(SOURCE PASSAGE begins)

In establishing the Freebooters AFC, the McCanns drew from their ‘old school’ English college’s network. Indeed, this seems to be the mission of the club: The founders wrote that they were 'anxious to promote union and fellowship amongst the old boys' of Stonyhurst, Downside and Beaumont.' By the time of their first games in October and November 1897, the starting line-ups included Stonyhurst graduates the Meldon brothers, George and Phillip, and two ex-Stonyhurst and Bohemian FC recruit Simon Scroope - and from Beaumont College, John McCann, the three O’Reilly’s - Percy, Henry and Harry - and William Morrogh-Ryan. They remained amateur throughout their existence, not unlike the gentle amateurs of southern English ‘gentlemen’ sides and played in white shirts with green collars, green knicks and green socks.

As a new club in the nascent association football scene in Leinster, the Freebooters were quick to establish themselves as a competitive team. When we look at their playing personnel, we can see that (apart from their schoolboy training) many had turned out for other teams including the University of Dublin (Trinity College Teams) prior to the establishment of the Freebooters AFC. As far back as 1895 W. Crozier had a Crozier XI team playing against Clongowes, while playing himself for Trinity alongside future Freebooters William Murrogh Ryan, P and J Meldon and Cecil Finny. Crozier and Ryan would represent Leinster v Ulster in December 1895 . An intervarsity match against Cambridge saw the same Trinity-based Freebooters in action. Indeed, it could be said the Freebooters were also a product of Trinity College which may explain why in October 1887 we see the Freebooters emerge, with their first recorded game versus a Trinity College team.

(SOURCE PASSAGE ends)
(INFORMATION SUPPLIED begins)

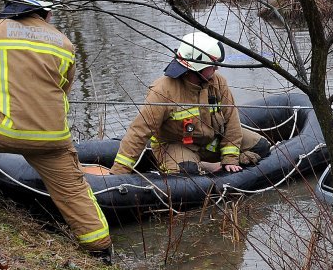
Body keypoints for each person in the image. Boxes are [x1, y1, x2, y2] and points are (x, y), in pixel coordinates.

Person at [0, 0, 112, 261]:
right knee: (75, 192)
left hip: (2, 131)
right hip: (52, 138)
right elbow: (63, 89)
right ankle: (101, 249)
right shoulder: (64, 44)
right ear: (46, 10)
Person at [109, 31, 270, 177]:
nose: (217, 68)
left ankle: (211, 165)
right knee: (187, 173)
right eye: (212, 65)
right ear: (196, 67)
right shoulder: (163, 91)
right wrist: (118, 173)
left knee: (261, 147)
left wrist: (230, 159)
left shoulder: (218, 83)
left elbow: (232, 123)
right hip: (177, 146)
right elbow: (138, 132)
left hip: (211, 142)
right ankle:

(INFORMATION SUPPLIED ends)

▸ EXERCISE TASKS:
- A) According to the Freebooters passage, what did the club wear when it played?
- B) From the Freebooters passage, reproduce word for word the part that begins at the words "In establishing the" and stops after "and green socks.".
Answer from the Freebooters passage alone, not the rows.

▸ ANSWERS TO THE EXERCISES:
- A) White shirts with green collars, green knicks and green socks.

- B)
In establishing the Freebooters AFC, the McCanns drew from their ‘old school’ English college’s network. Indeed, this seems to be the mission of the club: The founders wrote that they were 'anxious to promote union and fellowship amongst the old boys' of Stonyhurst, Downside and Beaumont.' By the time of their first games in October and November 1897, the starting line-ups included Stonyhurst graduates the Meldon brothers, George and Phillip, and two ex-Stonyhurst and Bohemian FC recruit Simon Scroope - and from Beaumont College, John McCann, the three O’Reilly’s - Percy, Henry and Harry - and William Morrogh-Ryan. They remained amateur throughout their existence, not unlike the gentle amateurs of southern English ‘gentlemen’ sides and played in white shirts with green collars, green knicks and green socks.